Supplemental Materials
[Rating:2/5]
This original Blu-ray release of Goodfellas may not have the fancy, premium coffee table book packaging of the 20th Anniversary Blu-ray Book re-release, but it comes with a decent amount of extras that brings together the cast and crew for interviews segments as well as other popular filmmakers to discuss the impact and legacy of the Scorsese classic. Replay value may not be incredibly strong, but it is definitely worth at least watching one time through, and the audio commentaries are definitely a bonus.
The supplements provided with this release are:
- Behind the Story:
- Commentaries:
- Cast and Crew Commentary
- Cop and Crook Commentary
- Getting Made — New and Vintage interviews chronicle the making of the film.
- Made Men: The Goodfellas Legacy — Filmmakers Jon Favreau, the Hughes Brothers, Richard Linklater and others pontificate on Goodfellas’ epic coolness.
- Paper is Cheaper Than Film — Sketch to Screen Comparison.

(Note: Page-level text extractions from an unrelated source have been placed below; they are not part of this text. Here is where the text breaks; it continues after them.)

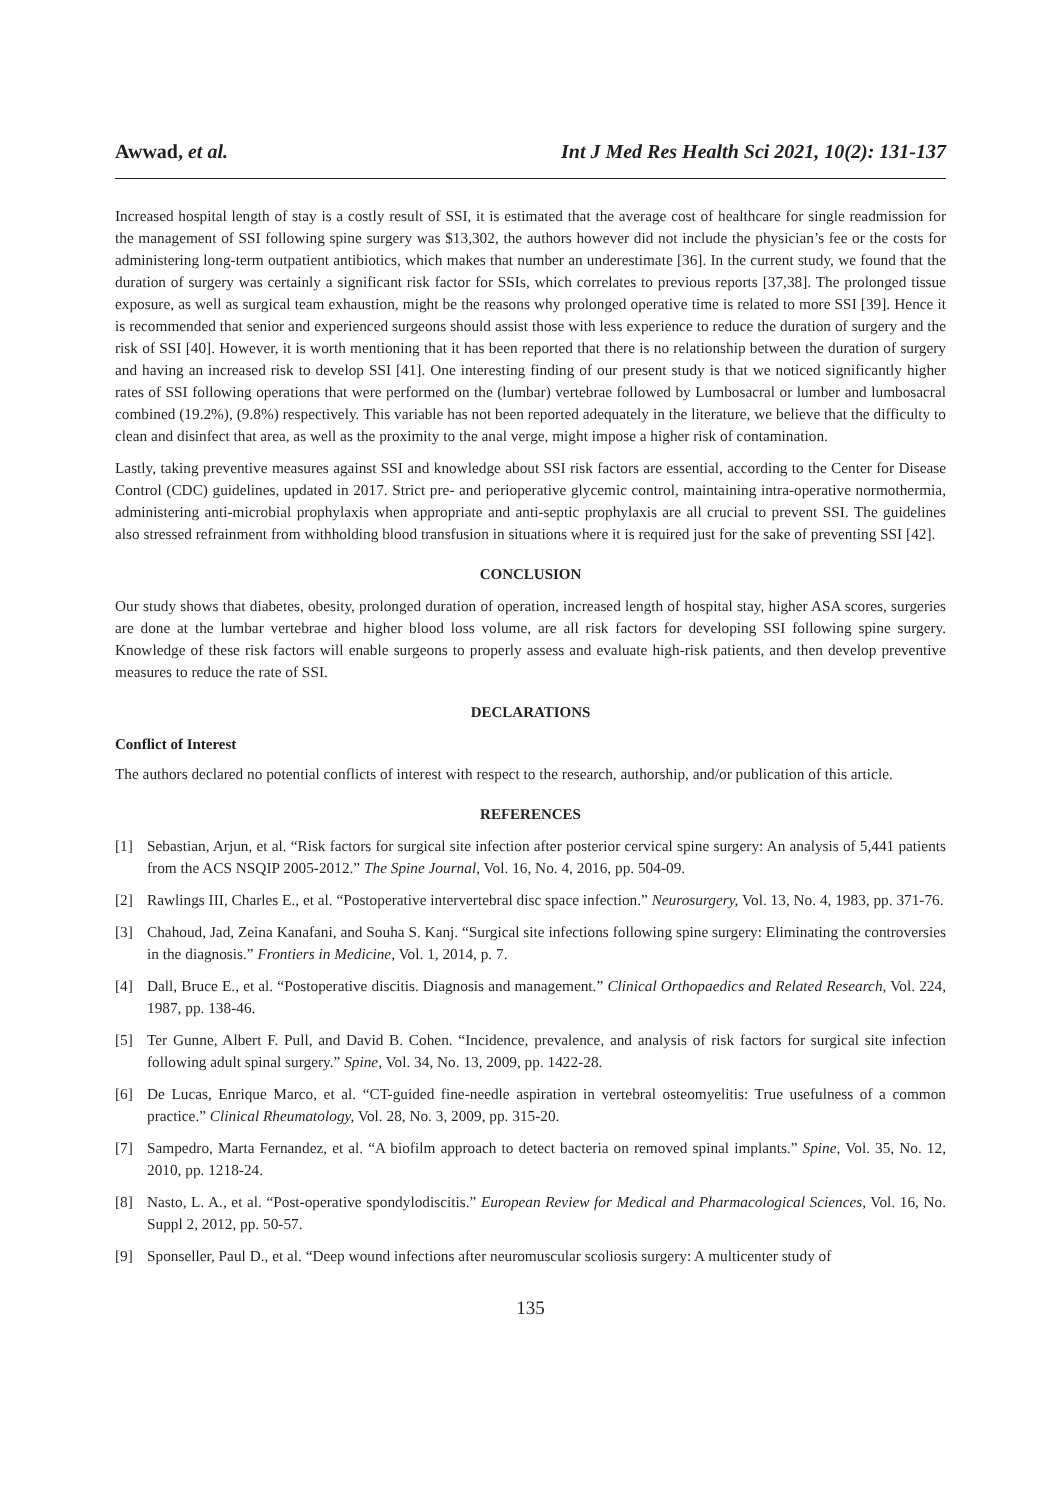Awwad, et al. Int J Med Res Health Sci 2021, 10(2): 131-137
Increased hospital length of stay is a costly result of SSI, it is estimated that the average cost of healthcare for single readmission for the management of SSI following spine surgery was $13,302, the authors however did not include the physician’s fee or the costs for administering long-term outpatient antibiotics, which makes that number an underestimate [36]. In the current study, we found that the duration of surgery was certainly a significant risk factor for SSIs, which correlates to previous reports [37,38]. The prolonged tissue exposure, as well as surgical team exhaustion, might be the reasons why prolonged operative time is related to more SSI [39]. Hence it is recommended that senior and experienced surgeons should assist those with less experience to reduce the duration of surgery and the risk of SSI [40]. However, it is worth mentioning that it has been reported that there is no relationship between the duration of surgery and having an increased risk to develop SSI [41]. One interesting finding of our present study is that we noticed significantly higher rates of SSI following operations that were performed on the (lumbar) vertebrae followed by Lumbosacral or lumber and lumbosacral combined (19.2%), (9.8%) respectively. This variable has not been reported adequately in the literature, we believe that the difficulty to clean and disinfect that area, as well as the proximity to the anal verge, might impose a higher risk of contamination.
Lastly, taking preventive measures against SSI and knowledge about SSI risk factors are essential, according to the Center for Disease Control (CDC) guidelines, updated in 2017. Strict pre- and perioperative glycemic control, maintaining intra-operative normothermia, administering anti-microbial prophylaxis when appropriate and anti-septic prophylaxis are all crucial to prevent SSI. The guidelines also stressed refrainment from withholding blood transfusion in situations where it is required just for the sake of preventing SSI [42].
CONCLUSION
Our study shows that diabetes, obesity, prolonged duration of operation, increased length of hospital stay, higher ASA scores, surgeries are done at the lumbar vertebrae and higher blood loss volume, are all risk factors for developing SSI following spine surgery. Knowledge of these risk factors will enable surgeons to properly assess and evaluate high-risk patients, and then develop preventive measures to reduce the rate of SSI.
DECLARATIONS
Conflict of Interest
The authors declared no potential conflicts of interest with respect to the research, authorship, and/or publication of this article.
REFERENCES
[1] Sebastian, Arjun, et al. “Risk factors for surgical site infection after posterior cervical spine surgery: An analysis of 5,441 patients from the ACS NSQIP 2005-2012.” The Spine Journal, Vol. 16, No. 4, 2016, pp. 504-09.
[2] Rawlings III, Charles E., et al. “Postoperative intervertebral disc space infection.” Neurosurgery, Vol. 13, No. 4, 1983, pp. 371-76.
[3] Chahoud, Jad, Zeina Kanafani, and Souha S. Kanj. “Surgical site infections following spine surgery: Eliminating the controversies in the diagnosis.” Frontiers in Medicine, Vol. 1, 2014, p. 7.
[4] Dall, Bruce E., et al. “Postoperative discitis. Diagnosis and management.” Clinical Orthopaedics and Related Research, Vol. 224, 1987, pp. 138-46.
[5] Ter Gunne, Albert F. Pull, and David B. Cohen. “Incidence, prevalence, and analysis of risk factors for surgical site infection following adult spinal surgery.” Spine, Vol. 34, No. 13, 2009, pp. 1422-28.
[6] De Lucas, Enrique Marco, et al. “CT-guided fine-needle aspiration in vertebral osteomyelitis: True usefulness of a common practice.” Clinical Rheumatology, Vol. 28, No. 3, 2009, pp. 315-20.
[7] Sampedro, Marta Fernandez, et al. “A biofilm approach to detect bacteria on removed spinal implants.” Spine, Vol. 35, No. 12, 2010, pp. 1218-24.
[8] Nasto, L. A., et al. “Post-operative spondylodiscitis.” European Review for Medical and Pharmacological Sciences, Vol. 16, No. Suppl 2, 2012, pp. 50-57.
[9] Sponseller, Paul D., et al. “Deep wound infections after neuromuscular scoliosis surgery: A multicenter study of
135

- The Workaday Gangster — The gangsters in Goodfellas are representative of real-life dapper dans and their underlings.
- Commentaries:
- Trailers:
- Theatrical Trailer
The Definitive Word
Overall:
[Rating:3/5]
Scorsese’s gritty and visceral gangster film is a classic from start to finish. This is the other side of The Godfather, the mafia without the glitz and glamour, the everyday peons of the crime world and their brutal reality. This film has influenced gangster films and beyond. From Jon Favreau to Quentin Tarantino and the Hughes Brothers, its reach has been vast. This Blu-ray may not be perfect, but it will still be the best version available, despite its flaws.